= Ngome Forest =

Ngome Forest is situated to the east of Vryheid, KwaZulu-Natal, South Africa.
This is a unique forest, being transitional between Mistbelt Forest and Coastal Scarp Forest. The area has been protected since 1905, and forms part of the Ntendeka Wilderness Area.

Trees here grow up to 30m tall and include yellowwoods (Afrocarpus falcatus and Podocarpus latifolius), Natal hard pear (Olinia radiata), forest waterberry (Syzygium gerrardi), bastard stinkwood (Ocotea kenyensis), Terblanz beech (Faurea macnaughtonii) and green hazel (Trichocladus grandiflorus).

A species of dwarf chameleon (Bradypodion sp.) lives here known as the Ngome dwarf chameleon.

A survey of ground‐living spiders was conducted over a one‐year period at Ngome State Forest. Five different habitat types, namely grass, open forest, dense forest, ecotone and pine, were sampled with 180 pitfall traps.
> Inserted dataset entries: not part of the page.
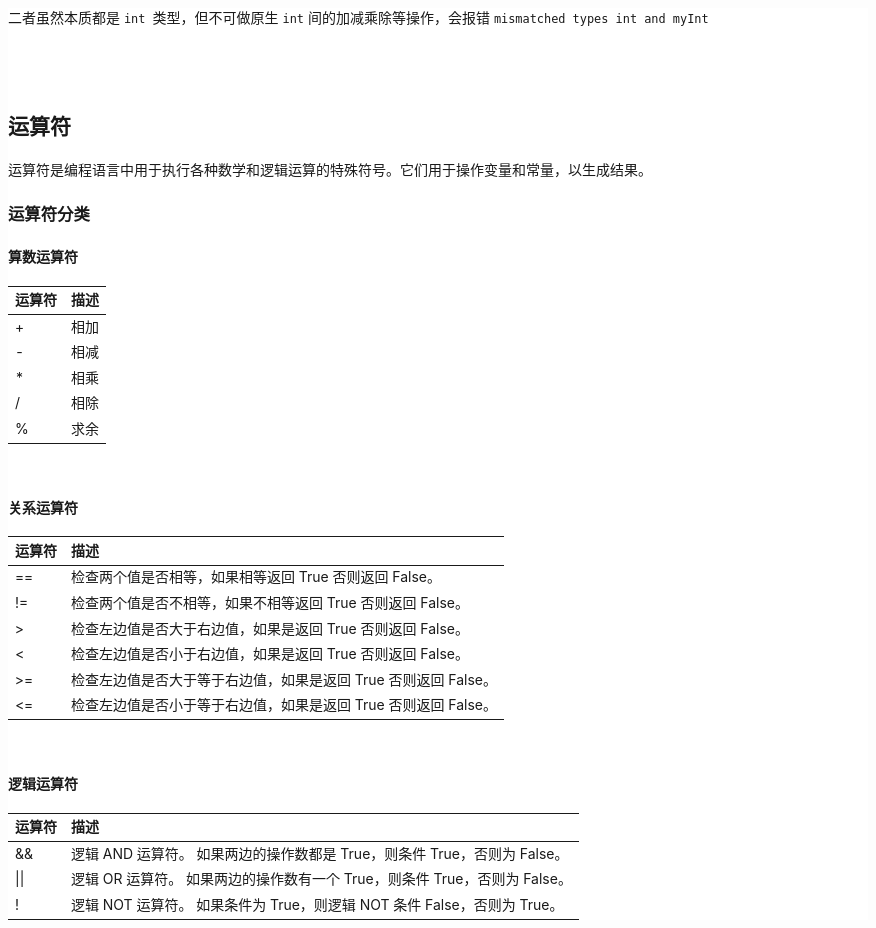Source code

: 二者虽然本质都是 `int `类型，但不可做原生 `int` 间的加减乘除等操作，会报错 `mismatched types int and myInt`



<br />

<br />





## 运算符

运算符是编程语言中用于执行各种数学和逻辑运算的特殊符号。它们用于操作变量和常量，以生成结果。

### 运算符分类

#### 算数运算符

| 运算符 | 描述 |
| :----- | :--- |
| +      | 相加 |
| -      | 相减 |
| *      | 相乘 |
| /      | 相除 |
| %      | 求余 |



<br />

#### 关系运算符

| 运算符 | 描述                                                         |
| :----- | :----------------------------------------------------------- |
| ==     | 检查两个值是否相等，如果相等返回 True 否则返回 False。       |
| !=     | 检查两个值是否不相等，如果不相等返回 True 否则返回 False。   |
| >      | 检查左边值是否大于右边值，如果是返回 True 否则返回 False。   |
| <      | 检查左边值是否小于右边值，如果是返回 True 否则返回 False。   |
| >=     | 检查左边值是否大于等于右边值，如果是返回 True 否则返回 False。 |
| <=     | 检查左边值是否小于等于右边值，如果是返回 True 否则返回 False。 |

<br />

#### 逻辑运算符



| 运算符 | 描述                                                         |
| :----- | :----------------------------------------------------------- |
| &&     | 逻辑 AND 运算符。 如果两边的操作数都是 True，则条件 True，否则为 False。 |
| \|\|   | 逻辑 OR 运算符。 如果两边的操作数有一个 True，则条件 True，否则为 False。 |
| !      | 逻辑 NOT 运算符。 如果条件为 True，则逻辑 NOT 条件 False，否则为 True。 |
The grass, open forest and dense forest represented indigenous vegetation while the pine represented exotic vegetation. The ecotone consisted of a mixture of indigenous forest plants and pine trees. Pine had the lowest spider diversity while grass had the highest spider diversity. However, variation in spider diversity within habitat types was considerable and an analysis of variance found no significant difference in mean values of spider diversity between habitat types. Consequently, the results do not unambiguously support the hypothesis that exotic vegetation has lower ground‐living spider diversity than indigenous vegetation.